Philip: I somewhat disagree with that. Radial symmetry, where the layout of the creature is mirrored on more than one side, is very rare on Earth. Those creatures with radial symmetry are also pretty simple, like the starfish. Replicating so many complicated organs like eyes and appendages on all sides seems like a waste of resources. Scorpions and ants are bilateral, which seems much more efficient. Even the octopus is considered bilateral, and it still puts all of its arms to good use.
Margaret: What did you think about the way they reproduced?

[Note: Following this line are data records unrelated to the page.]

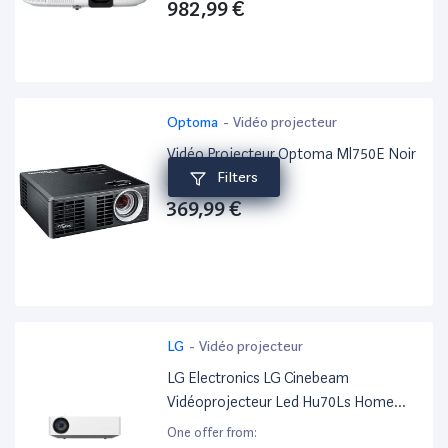
1080) - 16:9 - 4K - Sans Fil 802.11Ac -
982,99 €
Blanc Et Noir - Android TV
Optoma
-
Vidéo projecteur
Vidéo Projecteur Optoma Ml750E Noir
Filters
One offer from:
369,99 €
LG
-
Vidéo projecteur
LG Electronics LG Cinebeam
Vidéoprojecteur Led Hu70Ls Home
Cinema 1500 Lumen, 4K UHD 2160P,
One offer from:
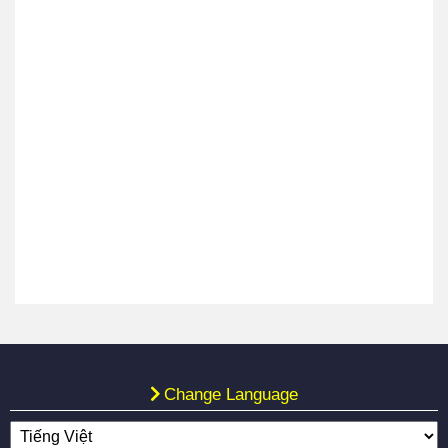
Change Language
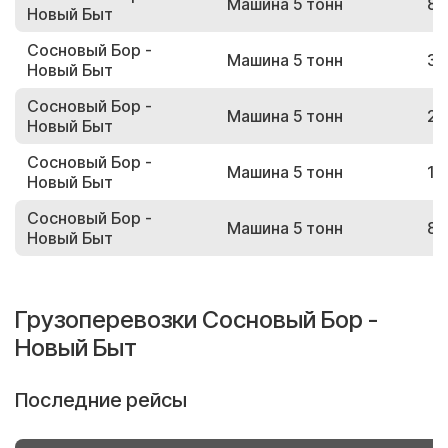
Машина 5 тонн
84
Новый Быт
Сосновый Бор -
Машина 5 тонн
38
Новый Быт
Сосновый Бор -
Машина 5 тонн
20
Новый Быт
Сосновый Бор -
Машина 5 тонн
16
Новый Быт
Сосновый Бор -
Машина 5 тонн
82
Новый Быт
Грузоперевозки Сосновый Бор -
Новый Быт
Последние рейсы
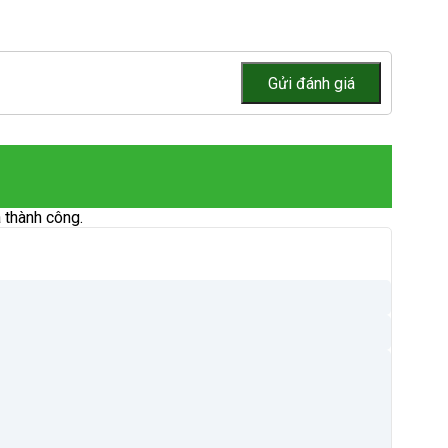
 thành công.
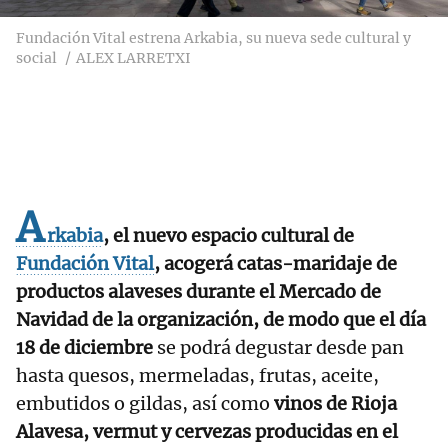
Fundación Vital estrena Arkabia, su nueva sede cultural y
social
ALEX LARRETXI
A
rkabia
, el nuevo espacio cultural de
Fundación Vital
, acogerá catas-maridaje de
productos alaveses durante el Mercado de
Navidad de la organización, de modo que el día
18 de diciembre
se podrá degustar desde pan
hasta quesos, mermeladas, frutas, aceite,
embutidos o gildas, así como
vinos de Rioja
Alavesa, vermut y cervezas producidas en el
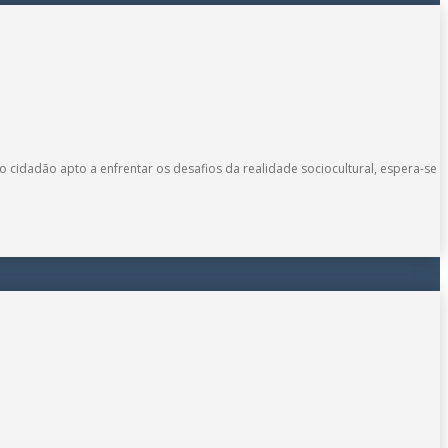
 cidadão apto a enfrentar os desafios da realidade sociocultural, espera-se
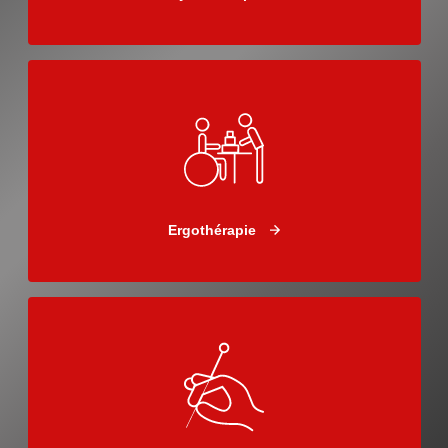
Ergothérapie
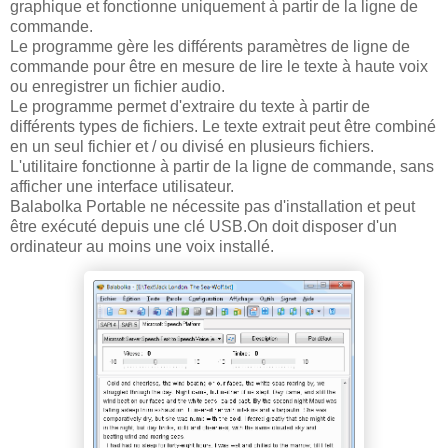
graphique et fonctionne uniquement à partir de la ligne de
commande.
Le programme gère les différents paramètres de ligne de
commande pour être en mesure de lire le texte à haute voix
ou enregistrer un fichier audio.
Le programme permet d'extraire du texte à partir de
différents types de fichiers. Le texte extrait peut être combiné
en un seul fichier et / ou divisé en plusieurs fichiers.
L'utilitaire fonctionne à partir de la ligne de commande, sans
afficher une interface utilisateur.
Balabolka Portable ne nécessite pas d'installation et peut
être exécuté depuis une clé USB.On doit disposer d'un
ordinateur au moins une voix installé.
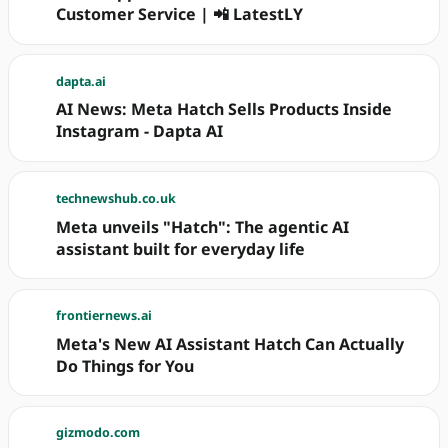
Customer Service | 📲 LatestLY
dapta.ai
AI News: Meta Hatch Sells Products Inside
Instagram - Dapta AI
technewshub.co.uk
Meta unveils "Hatch": The agentic AI
assistant built for everyday life
frontiernews.ai
Meta's New AI Assistant Hatch Can Actually
Do Things for You
gizmodo.com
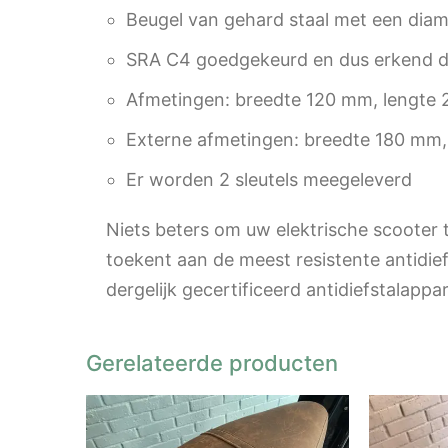
Beugel van gehard staal met een dia
SRA C4 goedgekeurd en dus erkend do
Afmetingen: breedte 120 mm, lengte
Externe afmetingen: breedte 180 mm
Er worden 2 sleutels meegeleverd
Niets beters om uw elektrische scooter t
toekent aan de meest resistente antidi
dergelijk gecertificeerd antidiefstalappa
Gerelateerde producten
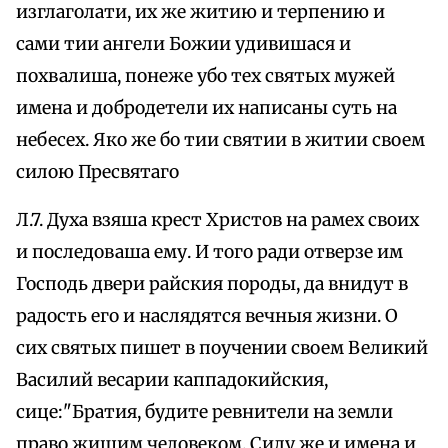
изглаголати, их же житию и терпению и
сами тии ангели Божии удивишася и
похвалиша, понеже убо тех святых мужей
имена и добродетели их написаны суть на
небесех. Яко же бо тии святии в житии своем
силою Пресвятаго
Л.7. Духа взяша крест Христов на рамех своих
и последоваша ему. И того ради отверзе им
Господь двери райския породы, да внидут в
радость его и наслядятся вечныя жизни. О
сих святых пишет в поучении своем Великий
Василий весарии каппадокийския,
сице:"Братия, будите ревнители на земли
право жищим человеком. Силу же и имена и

Philip: Their being hermaphroditic means they both have the chance to produce offspring and increase their chances of survival as a species. While it is by no means uncommon on Earth, it is unusual for a creature this size to be hermaphroditic. The fact that it uses the same tooth-lined orifice for reproduction as eating is a bit terrifying. That it launches its offspring like tiny helicopters in the air is also pretty unique, though some species of spiders on Earth are known for something similar. They ride parachutes made of webs to disperse through the air soon after they hatch.
Margaret: I’m glad they discussed the importance of water, but I think it should have come in the first episode. Liquid water is the backbone of astrobiology so it seems like an important point to make early.
Philip: They did say that you need to “follow the water” in order to find life, but we also know that other solvents are being considered like ammonia and methane, and life itself might center around other elements like silicon or boron instead of carbon.
Margaret: “Follow the water” is an astrobiologist’s life motto! It’s interesting that you bring up methane. It makes me think of Titan, which is a moon of Saturn. It has methane lakes, which makes me wonder about what life could look like there.